▶ [PROBLEM REQUIREMENTS]:
Below are entries; write every one of them out again exactly.

Structured diff data
◆ ◆ ◆ ◆ ◆

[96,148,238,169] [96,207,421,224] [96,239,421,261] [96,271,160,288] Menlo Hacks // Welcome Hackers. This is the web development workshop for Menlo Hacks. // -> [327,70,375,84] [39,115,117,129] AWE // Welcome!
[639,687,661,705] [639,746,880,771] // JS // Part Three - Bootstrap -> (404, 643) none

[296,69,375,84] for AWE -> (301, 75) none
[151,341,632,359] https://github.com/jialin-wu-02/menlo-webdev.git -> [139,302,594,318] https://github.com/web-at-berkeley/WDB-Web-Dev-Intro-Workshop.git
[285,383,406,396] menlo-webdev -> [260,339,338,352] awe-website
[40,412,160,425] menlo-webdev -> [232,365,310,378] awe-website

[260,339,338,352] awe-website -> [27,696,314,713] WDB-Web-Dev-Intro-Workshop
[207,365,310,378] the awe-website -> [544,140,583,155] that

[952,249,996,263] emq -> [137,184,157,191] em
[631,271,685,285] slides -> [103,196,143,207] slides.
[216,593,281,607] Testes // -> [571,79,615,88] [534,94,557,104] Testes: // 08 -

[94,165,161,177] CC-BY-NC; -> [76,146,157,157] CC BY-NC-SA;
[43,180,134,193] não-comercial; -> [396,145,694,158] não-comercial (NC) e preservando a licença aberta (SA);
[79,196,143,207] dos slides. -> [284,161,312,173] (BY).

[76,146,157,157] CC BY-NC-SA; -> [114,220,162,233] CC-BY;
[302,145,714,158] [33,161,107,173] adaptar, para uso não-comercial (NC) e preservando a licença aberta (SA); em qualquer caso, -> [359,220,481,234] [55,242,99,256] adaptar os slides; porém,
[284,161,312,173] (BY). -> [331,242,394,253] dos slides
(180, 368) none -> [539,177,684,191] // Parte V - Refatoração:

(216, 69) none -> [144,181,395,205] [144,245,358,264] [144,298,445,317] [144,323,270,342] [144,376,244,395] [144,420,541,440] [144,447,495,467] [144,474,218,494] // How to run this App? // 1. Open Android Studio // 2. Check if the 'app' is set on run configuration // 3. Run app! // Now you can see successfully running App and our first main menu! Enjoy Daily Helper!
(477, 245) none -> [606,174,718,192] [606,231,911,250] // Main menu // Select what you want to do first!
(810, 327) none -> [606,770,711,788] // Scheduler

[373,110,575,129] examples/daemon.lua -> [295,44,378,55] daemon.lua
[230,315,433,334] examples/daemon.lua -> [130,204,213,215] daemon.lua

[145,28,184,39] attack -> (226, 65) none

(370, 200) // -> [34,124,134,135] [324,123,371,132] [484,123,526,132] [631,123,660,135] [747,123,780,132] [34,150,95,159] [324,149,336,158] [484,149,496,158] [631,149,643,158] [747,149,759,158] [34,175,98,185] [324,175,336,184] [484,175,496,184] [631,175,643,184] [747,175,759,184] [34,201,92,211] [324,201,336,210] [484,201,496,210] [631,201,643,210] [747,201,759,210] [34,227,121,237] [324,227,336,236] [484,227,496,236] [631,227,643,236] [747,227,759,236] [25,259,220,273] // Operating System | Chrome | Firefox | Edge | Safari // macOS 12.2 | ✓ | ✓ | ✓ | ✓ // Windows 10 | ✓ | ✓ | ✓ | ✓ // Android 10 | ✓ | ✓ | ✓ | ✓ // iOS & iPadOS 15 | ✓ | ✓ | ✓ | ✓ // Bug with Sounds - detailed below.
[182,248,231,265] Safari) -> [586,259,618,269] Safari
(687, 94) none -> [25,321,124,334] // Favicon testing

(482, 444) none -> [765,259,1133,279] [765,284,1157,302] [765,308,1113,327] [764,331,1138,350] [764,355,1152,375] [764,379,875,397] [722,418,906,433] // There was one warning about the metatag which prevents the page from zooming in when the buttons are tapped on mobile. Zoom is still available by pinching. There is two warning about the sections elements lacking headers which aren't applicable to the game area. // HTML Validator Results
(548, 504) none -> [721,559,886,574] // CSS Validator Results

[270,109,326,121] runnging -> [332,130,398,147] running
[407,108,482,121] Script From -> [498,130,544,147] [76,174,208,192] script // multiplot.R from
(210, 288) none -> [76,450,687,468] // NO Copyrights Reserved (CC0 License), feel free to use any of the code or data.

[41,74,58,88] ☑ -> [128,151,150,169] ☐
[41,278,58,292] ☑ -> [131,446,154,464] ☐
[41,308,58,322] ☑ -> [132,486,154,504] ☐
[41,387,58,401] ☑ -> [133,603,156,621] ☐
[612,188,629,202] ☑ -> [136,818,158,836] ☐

◆ ◆ ◆ ◆ ◆

▶ [RESPONSE]:
[96,148,238,169] [96,207,421,224] [96,239,421,261] [96,271,160,288] Menlo Hacks // Welcome Hackers. This is the web development workshop for Menlo Hacks. // -> [327,70,375,84] [39,115,117,129] AWE // Welcome!
[639,687,661,705] [639,746,880,771] // JS // Part Three - Bootstrap -> (404, 643) none

[296,69,375,84] for AWE -> (301, 75) none
[151,341,632,359] https://github.com/jialin-wu-02/menlo-webdev.git -> [139,302,594,318] https://github.com/web-at-berkeley/WDB-Web-Dev-Intro-Workshop.git
[285,383,406,396] menlo-webdev -> [260,339,338,352] awe-website
[40,412,160,425] menlo-webdev -> [232,365,310,378] awe-website

[260,339,338,352] awe-website -> [27,696,314,713] WDB-Web-Dev-Intro-Workshop
[207,365,310,378] the awe-website -> [544,140,583,155] that

[952,249,996,263] emq -> [137,184,157,191] em
[631,271,685,285] slides -> [103,196,143,207] slides.
[216,593,281,607] Testes // -> [571,79,615,88] [534,94,557,104] Testes: // 08 -

[94,165,161,177] CC-BY-NC; -> [76,146,157,157] CC BY-NC-SA;
[43,180,134,193] não-comercial; -> [396,145,694,158] não-comercial (NC) e preservando a licença aberta (SA);
[79,196,143,207] dos slides. -> [284,161,312,173] (BY).

[76,146,157,157] CC BY-NC-SA; -> [114,220,162,233] CC-BY;
[302,145,714,158] [33,161,107,173] adaptar, para uso não-comercial (NC) e preservando a licença aberta (SA); em qualquer caso, -> [359,220,481,234] [55,242,99,256] adaptar os slides; porém,
[284,161,312,173] (BY). -> [331,242,394,253] dos slides
(180, 368) none -> [539,177,684,191] // Parte V - Refatoração:

(216, 69) none -> [144,181,395,205] [144,245,358,264] [144,298,445,317] [144,323,270,342] [144,376,244,395] [144,420,541,440] [144,447,495,467] [144,474,218,494] // How to run this App? // 1. Open Android Studio // 2. Check if the 'app' is set on run configuration // 3. Run app! // Now you can see successfully running App and our first main menu! Enjoy Daily Helper!
(477, 245) none -> [606,174,718,192] [606,231,911,250] // Main menu // Select what you want to do first!
(810, 327) none -> [606,770,711,788] // Scheduler

[373,110,575,129] examples/daemon.lua -> [295,44,378,55] daemon.lua
[230,315,433,334] examples/daemon.lua -> [130,204,213,215] daemon.lua

[145,28,184,39] attack -> (226, 65) none

(370, 200) // -> [34,124,134,135] [324,123,371,132] [484,123,526,132] [631,123,660,135] [747,123,780,132] [34,150,95,159] [324,149,336,158] [484,149,496,158] [631,149,643,158] [747,149,759,158] [34,175,98,185] [324,175,336,184] [484,175,496,184] [631,175,643,184] [747,175,759,184] [34,201,92,211] [324,201,336,210] [484,201,496,210] [631,201,643,210] [747,201,759,210] [34,227,121,237] [324,227,336,236] [484,227,496,236] [631,227,643,236] [747,227,759,236] [25,259,220,273] // Operating System | Chrome | Firefox | Edge | Safari // macOS 12.2 | ✓ | ✓ | ✓ | ✓ // Windows 10 | ✓ | ✓ | ✓ | ✓ // Android 10 | ✓ | ✓ | ✓ | ✓ // iOS & iPadOS 15 | ✓ | ✓ | ✓ | ✓ // Bug with Sounds - detailed below.
[182,248,231,265] Safari) -> [586,259,618,269] Safari
(687, 94) none -> [25,321,124,334] // Favicon testing

(482, 444) none -> [765,259,1133,279] [765,284,1157,302] [765,308,1113,327] [764,331,1138,350] [764,355,1152,375] [764,379,875,397] [722,418,906,433] // There was one warning about the metatag which prevents the page from zooming in when the buttons are tapped on mobile. Zoom is still available by pinching. There is two warning about the sections elements lacking headers which aren't applicable to the game area. // HTML Validator Results
(548, 504) none -> [721,559,886,574] // CSS Validator Results

[270,109,326,121] runnging -> [332,130,398,147] running
[407,108,482,121] Script From -> [498,130,544,147] [76,174,208,192] script // multiplot.R from
(210, 288) none -> [76,450,687,468] // NO Copyrights Reserved (CC0 License), feel free to use any of the code or data.

[41,74,58,88] ☑ -> [128,151,150,169] ☐
[41,278,58,292] ☑ -> [131,446,154,464] ☐
[41,308,58,322] ☑ -> [132,486,154,504] ☐
[41,387,58,401] ☑ -> [133,603,156,621] ☐
[612,188,629,202] ☑ -> [136,818,158,836] ☐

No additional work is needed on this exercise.